Simplifying risk equation for 0/1 loss in machine learning

50 Views Asked by At

I'm currently studying machine learning using the textbook Introduction to Machine Learning 3e (Ethem Alpaydin, 2015) and had a question regarding the derivation of a particular equation.
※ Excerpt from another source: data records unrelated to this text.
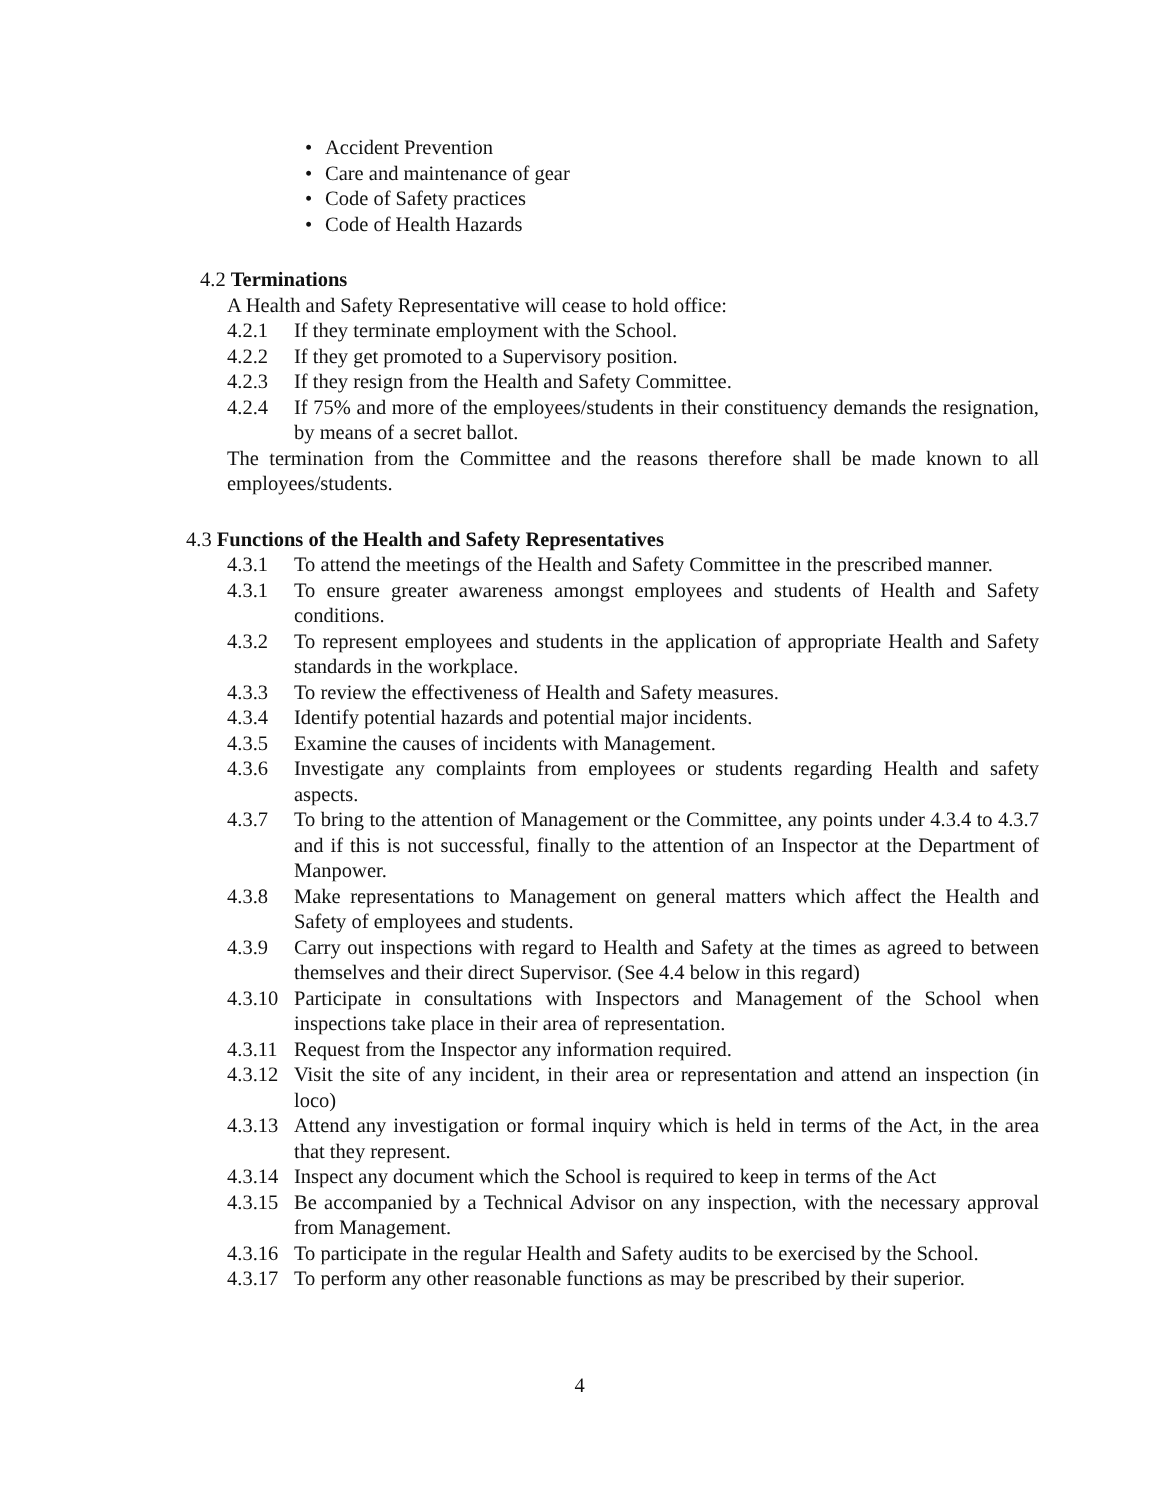• Accident Prevention
• Care and maintenance of gear
• Code of Safety practices
• Code of Health Hazards
4.2 Terminations
A Health and Safety Representative will cease to hold office:
4.2.1 If they terminate employment with the School.
4.2.2 If they get promoted to a Supervisory position.
4.2.3 If they resign from the Health and Safety Committee.
4.2.4 If 75% and more of the employees/students in their constituency demands the resignation, by means of a secret ballot.
The termination from the Committee and the reasons therefore shall be made known to all employees/students.
4.3 Functions of the Health and Safety Representatives
4.3.1 To attend the meetings of the Health and Safety Committee in the prescribed manner.
4.3.1 To ensure greater awareness amongst employees and students of Health and Safety conditions.
4.3.2 To represent employees and students in the application of appropriate Health and Safety standards in the workplace.
4.3.3 To review the effectiveness of Health and Safety measures.
4.3.4 Identify potential hazards and potential major incidents.
4.3.5 Examine the causes of incidents with Management.
4.3.6 Investigate any complaints from employees or students regarding Health and safety aspects.
4.3.7 To bring to the attention of Management or the Committee, any points under 4.3.4 to 4.3.7 and if this is not successful, finally to the attention of an Inspector at the Department of Manpower.
4.3.8 Make representations to Management on general matters which affect the Health and Safety of employees and students.
4.3.9 Carry out inspections with regard to Health and Safety at the times as agreed to between themselves and their direct Supervisor. (See 4.4 below in this regard)
4.3.10
Participate in consultations with Inspectors and Management of the School when inspections take place in their area of representation.
4.3.11
Request from the Inspector any information required.
4.3.12
Visit the site of any incident, in their area or representation and attend an inspection (in loco)
4.3.13
Attend any investigation or formal inquiry which is held in terms of the Act, in the area that they represent.
4.3.14
Inspect any document which the School is required to keep in terms of the Act
4.3.15
Be accompanied by a Technical Advisor on any inspection, with the necessary approval from Management.
4.3.16
To participate in the regular Health and Safety audits to be exercised by the School.
4.3.17
To perform any other reasonable functions as may be prescribed by their superior.
4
For those curious, this specific equation is found on page 53 of 3.3: Losses and Risk.

More specifically, the context of this particular excerpt is where we perform classification and how we can measure loss and risk.

Let us define action $\alpha_i$ as the decision to assign the input to class $C_i$ and $\lambda_{ik}$ as the loss incurred for taking action $\alpha_i$ when the input actually belongs to class $C_k$. The expected risk for taking action $\alpha_i$ is:

$$ R(\alpha_i\ |\ \pmb{x}) = \sum_{k = 1}^K \lambda_{ik} P(C_k\ |\pmb{x})$$

and we choose the action with minimum risk:

$$\text{choose}\; \alpha_i\; \text{if}\; R(\alpha_i\ |\ \pmb{x}) = \text{min}_k R$$

Let us define $K$ actions $\alpha_i$ ($i = 1, \dots, K$). In the special case of the $0/1$ loss where

$$\lambda_{ik} = \begin{cases}{0\quad \text{if}\; i = k} \\ 1\quad \text{if}\; i \ne k\end{cases}$$

The risk of taking action $\alpha_i$ is:

$$ \begin{align} R(\alpha_i\ |\ \pmb{x}) & = \sum_{k = 1}^K \lambda_{ik}P(C_k\ |\ \pmb{x}) \\\ & = \sum_{k \ne i} P(C_k\ |\ \pmb{x}) \\\ & = 1 - P(C_i\ |\ \pmb{x}) \end{align} $$

because $\sum_{k}P(C_k\ |\ \pmb{x}) = 1$.

In the last portion of the excerpt, I'm having trouble understanding how we get from $\sum_{k \ne 1}P(C_k\ |\ \pmb{x})$ to $1 - P(C_i\ |\ \pmb{x})$.

My understanding of how we got from the first line with $\lambda$ to the second line is that we simply removed the cases where $k = i$ since $\lambda = 0$ in those cases anyway and therefore we only have to consider cases where $k \ne i$.

Also, as is stated in the very last line, since

$$\sum_k P(C_k\ |\ \pmb{x}) = \sum_{k = i}P(C_k\ |\ \pmb{x}) + \sum_{k \ne i}P(C_k\ |\ \pmb{x}) = 1$$

we can obtain

$$\sum_{k \ne i}P(C_k\ |\ \pmb{x}) = 1 - \sum_{k = i}P(C_k\ |\ \pmb{x})$$

Assuming that my understanding is correct up until here, I'm having trouble understanding how

$$\sum_{k = i}P(C_k\ |\ \pmb{x}) = P(C_i\ |\ \pmb{x})$$

How was this derivation made? Any tips or advice are appreciated. Thank you.

1

There are 1 best solutions below

0
On

For any real numbers $a_1,\dotsc, a_K$, if $$a_1+\dotsc + a_{i-1} +a_{i}+a_{i+1} +\dotsc+a_{K}=1$$ then, by subtracting $a_i$ from both sides, we have $$\sum_{k\neq i, \quad 1\leq k \leq K} a_k = 1-a_i. $$ Apply this to $a_k=P(C_k|x)$.